[Dataset entries]
== Segment start ==

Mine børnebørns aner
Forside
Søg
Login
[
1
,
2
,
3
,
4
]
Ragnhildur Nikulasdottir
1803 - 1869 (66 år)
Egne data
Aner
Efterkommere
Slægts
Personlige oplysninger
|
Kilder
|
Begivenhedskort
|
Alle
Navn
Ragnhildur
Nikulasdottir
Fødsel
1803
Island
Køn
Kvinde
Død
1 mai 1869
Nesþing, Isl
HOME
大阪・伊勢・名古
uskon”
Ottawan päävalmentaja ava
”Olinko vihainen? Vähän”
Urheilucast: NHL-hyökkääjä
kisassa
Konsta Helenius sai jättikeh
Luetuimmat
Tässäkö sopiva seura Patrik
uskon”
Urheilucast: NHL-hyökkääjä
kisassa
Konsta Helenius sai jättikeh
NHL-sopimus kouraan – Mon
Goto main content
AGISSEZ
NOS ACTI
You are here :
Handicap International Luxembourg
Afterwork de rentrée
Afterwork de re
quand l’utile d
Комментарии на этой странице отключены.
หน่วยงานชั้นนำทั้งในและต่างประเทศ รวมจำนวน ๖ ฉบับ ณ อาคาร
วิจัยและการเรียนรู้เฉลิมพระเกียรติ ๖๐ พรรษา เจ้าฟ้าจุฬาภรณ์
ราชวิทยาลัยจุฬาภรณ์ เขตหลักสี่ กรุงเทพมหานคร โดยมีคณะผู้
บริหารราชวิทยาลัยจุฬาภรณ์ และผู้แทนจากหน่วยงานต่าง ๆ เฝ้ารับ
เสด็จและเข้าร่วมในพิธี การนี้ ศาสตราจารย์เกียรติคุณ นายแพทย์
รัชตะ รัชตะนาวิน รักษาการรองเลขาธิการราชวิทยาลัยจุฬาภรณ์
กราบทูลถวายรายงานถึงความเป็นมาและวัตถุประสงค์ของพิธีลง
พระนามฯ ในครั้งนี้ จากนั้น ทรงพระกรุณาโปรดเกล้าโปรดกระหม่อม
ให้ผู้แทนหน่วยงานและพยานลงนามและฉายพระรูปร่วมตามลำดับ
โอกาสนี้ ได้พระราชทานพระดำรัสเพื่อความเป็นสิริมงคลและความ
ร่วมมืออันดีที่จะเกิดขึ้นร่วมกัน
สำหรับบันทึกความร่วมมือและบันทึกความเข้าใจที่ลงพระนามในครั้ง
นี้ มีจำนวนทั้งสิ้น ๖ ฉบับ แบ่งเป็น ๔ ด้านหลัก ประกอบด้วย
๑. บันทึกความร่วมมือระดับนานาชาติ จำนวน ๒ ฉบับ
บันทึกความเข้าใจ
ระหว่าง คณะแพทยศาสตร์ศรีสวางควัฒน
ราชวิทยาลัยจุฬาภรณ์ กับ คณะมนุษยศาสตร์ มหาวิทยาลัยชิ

== Segment end ==

Work task ▸ Please render every line of the records above as a JSON list of strings, one string per line, leaving out any blank lines.

The completed task ▸
[
  "Mine børnebørns aner",
  "Forside",
  "Søg",
  "Login",
  "[",
  "1",
  ",",
  "2",
  ",",
  "3",
  ",",
  "4",
  "]",
  "Ragnhildur Nikulasdottir",
  "1803 - 1869 (66 år)",
  "Egne data",
  "Aner",
  "Efterkommere",
  "Slægts",
  "Personlige oplysninger",
  "|",
  "Kilder",
  "|",
  "Begivenhedskort",
  "|",
  "Alle",
  "Navn",
  "Ragnhildur",
  "Nikulasdottir",
  "Fødsel",
  "1803",
  "Island",
  "Køn",
  "Kvinde",
  "Død",
  "1 mai 1869",
  "Nesþing, Isl",
  "HOME",
  "大阪・伊勢・名古",
  "uskon”",
  "Ottawan päävalmentaja ava",
  "”Olinko vihainen? Vähän”",
  "Urheilucast: NHL-hyökkääjä",
  "kisassa",
  "Konsta Helenius sai jättikeh",
  "Luetuimmat",
  "Tässäkö sopiva seura Patrik",
  "uskon”",
  "Urheilucast: NHL-hyökkääjä",
  "kisassa",
  "Konsta Helenius sai jättikeh",
  "NHL-sopimus kouraan – Mon",
  "Goto main content",
  "AGISSEZ",
  "NOS ACTI",
  "You are here :",
  "Handicap International Luxembourg",
  "Afterwork de rentrée",
  "Afterwork de re",
  "quand l’utile d",
  "Комментарии на этой странице отключены.",
  "หน่วยงานชั้นนำทั้งในและต่างประเทศ รวมจำนวน ๖ ฉบับ ณ อาคาร",
  "วิจัยและการเรียนรู้เฉลิมพระเกียรติ ๖๐ พรรษา เจ้าฟ้าจุฬาภรณ์",
  "ราชวิทยาลัยจุฬาภรณ์ เขตหลักสี่ กรุงเทพมหานคร โดยมีคณะผู้",
  "บริหารราชวิทยาลัยจุฬาภรณ์ และผู้แทนจากหน่วยงานต่าง ๆ เฝ้ารับ",
  "เสด็จและเข้าร่วมในพิธี การนี้ ศาสตราจารย์เกียรติคุณ นายแพทย์",
  "รัชตะ รัชตะนาวิน รักษาการรองเลขาธิการราชวิทยาลัยจุฬาภรณ์",
  "กราบทูลถวายรายงานถึงความเป็นมาและวัตถุประสงค์ของพิธีลง",
  "พระนามฯ ในครั้งนี้ จากนั้น ทรงพระกรุณาโปรดเกล้าโปรดกระหม่อม",
  "ให้ผู้แทนหน่วยงานและพยานลงนามและฉายพระรูปร่วมตามลำดับ",
  "โอกาสนี้ ได้พระราชทานพระดำรัสเพื่อความเป็นสิริมงคลและความ",
  "ร่วมมืออันดีที่จะเกิดขึ้นร่วมกัน",
  "สำหรับบันทึกความร่วมมือและบันทึกความเข้าใจที่ลงพระนามในครั้ง",
  "นี้ มีจำนวนทั้งสิ้น ๖ ฉบับ แบ่งเป็น ๔ ด้านหลัก ประกอบด้วย",
  "๑. บันทึกความร่วมมือระดับนานาชาติ จำนวน ๒ ฉบับ",
  "บันทึกความเข้าใจ",
  "ระหว่าง คณะแพทยศาสตร์ศรีสวางควัฒน",
  "ราชวิทยาลัยจุฬาภรณ์ กับ คณะมนุษยศาสตร์ มหาวิทยาลัยชิ"
]